### Texte fourni
======
Les alliés d’Israël accélèrent le génocide en gelant les fonds de l’UNRWA

Plusieurs alliés d’Israël ont suspendu le financement de l’agence de l’ONU pour les réfugiés palestiniens (UNRWA), suite à des allégations israéliennes disant que 12 de ses employés étaient impliqués dans les attaques du 7 octobre dirigées par le Hamas.

 

11 janvier 2024. Un enfant palestinien dans un campement pour personnes déplacées, près d’une école de l’UNRWA, à Deir al-Balah, dans la partie centrale de Gaza.

11 janvier 2024. Un enfant palestinien dans un campement pour personnes déplacées, près d’une école de l’UNRWA, à Deir al-Balah, dans la partie centrale de Gaza. (Photo : Naaman Omar / APA images)
======
### Exercice court 1
Pouvez-vous reprendre sous forme de liste le paragraphe du texte commençant par « Plusieurs alliés d'Israël », en conservant ses faits principaux ?
### Exercice court 2
Pouvez-vous restituer sous forme de liste JSON de chaînes, une chaîne par ligne et sans les lignes vides, les lignes des enregistrements allant de celle qui contient « family: Podargidae » jusqu'à la fin des enregistrements, les deux bornes comprises ?
Le texte et les enregistrements ne proviennent pas de la même source.

### Données d'entrée
======
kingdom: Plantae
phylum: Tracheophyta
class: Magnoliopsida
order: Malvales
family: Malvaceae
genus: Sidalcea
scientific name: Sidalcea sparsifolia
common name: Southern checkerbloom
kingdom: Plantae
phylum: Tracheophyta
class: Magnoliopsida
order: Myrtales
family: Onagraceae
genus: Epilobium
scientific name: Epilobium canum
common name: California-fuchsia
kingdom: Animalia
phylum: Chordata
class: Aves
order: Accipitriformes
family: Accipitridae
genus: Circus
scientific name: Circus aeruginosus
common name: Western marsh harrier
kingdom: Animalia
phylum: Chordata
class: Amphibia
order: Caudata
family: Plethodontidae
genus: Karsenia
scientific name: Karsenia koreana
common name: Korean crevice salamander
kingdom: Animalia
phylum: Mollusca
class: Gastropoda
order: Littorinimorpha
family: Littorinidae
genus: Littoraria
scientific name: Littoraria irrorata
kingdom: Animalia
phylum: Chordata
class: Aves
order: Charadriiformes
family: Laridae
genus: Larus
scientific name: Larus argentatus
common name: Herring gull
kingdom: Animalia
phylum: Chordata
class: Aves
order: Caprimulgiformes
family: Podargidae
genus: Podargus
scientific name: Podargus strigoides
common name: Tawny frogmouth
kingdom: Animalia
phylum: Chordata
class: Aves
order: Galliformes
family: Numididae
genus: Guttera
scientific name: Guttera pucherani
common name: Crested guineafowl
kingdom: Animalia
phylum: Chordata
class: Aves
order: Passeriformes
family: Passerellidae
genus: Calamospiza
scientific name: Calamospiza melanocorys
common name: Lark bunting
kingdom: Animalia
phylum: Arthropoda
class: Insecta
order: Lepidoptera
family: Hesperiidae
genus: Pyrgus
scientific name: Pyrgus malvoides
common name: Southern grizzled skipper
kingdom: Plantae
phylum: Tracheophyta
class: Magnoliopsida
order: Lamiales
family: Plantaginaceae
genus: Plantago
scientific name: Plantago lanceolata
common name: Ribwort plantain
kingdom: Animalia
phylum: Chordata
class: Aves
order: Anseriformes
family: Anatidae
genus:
======
### Réponse complète 1
- Plusieurs alliés d'Israël ont suspendu le financement de l'UNRWA, l'agence de l'ONU pour les réfugiés palestiniens.
- Cette suspension fait suite à des allégations israéliennes.
- Selon ces allégations, 12 employés de l'agence étaient impliqués dans les attaques du 7 octobre dirigées par le Hamas.

### Réponse complète 2
[
  "family: Podargidae",
  "genus: Podargus",
  "scientific name: Podargus strigoides",
  "common name: Tawny frogmouth",
  "kingdom: Animalia",
  "phylum: Chordata",
  "class: Aves",
  "order: Galliformes",
  "family: Numididae",
  "genus: Guttera",
  "scientific name: Guttera pucherani",
  "common name: Crested guineafowl",
  "kingdom: Animalia",
  "phylum: Chordata",
  "class: Aves",
  "order: Passeriformes",
  "family: Passerellidae",
  "genus: Calamospiza",
  "scientific name: Calamospiza melanocorys",
  "common name: Lark bunting",
  "kingdom: Animalia",
  "phylum: Arthropoda",
  "class: Insecta",
  "order: Lepidoptera",
  "family: Hesperiidae",
  "genus: Pyrgus",
  "scientific name: Pyrgus malvoides",
  "common name: Southern grizzled skipper",
  "kingdom: Plantae",
  "phylum: Tracheophyta",
  "class: Magnoliopsida",
  "order: Lamiales",
  "family: Plantaginaceae",
  "genus: Plantago",
  "scientific name: Plantago lanceolata",
  "common name: Ribwort plantain",
  "kingdom: Animalia",
  "phylum: Chordata",
  "class: Aves",
  "order: Anseriformes",
  "family: Anatidae",
  "genus:"
]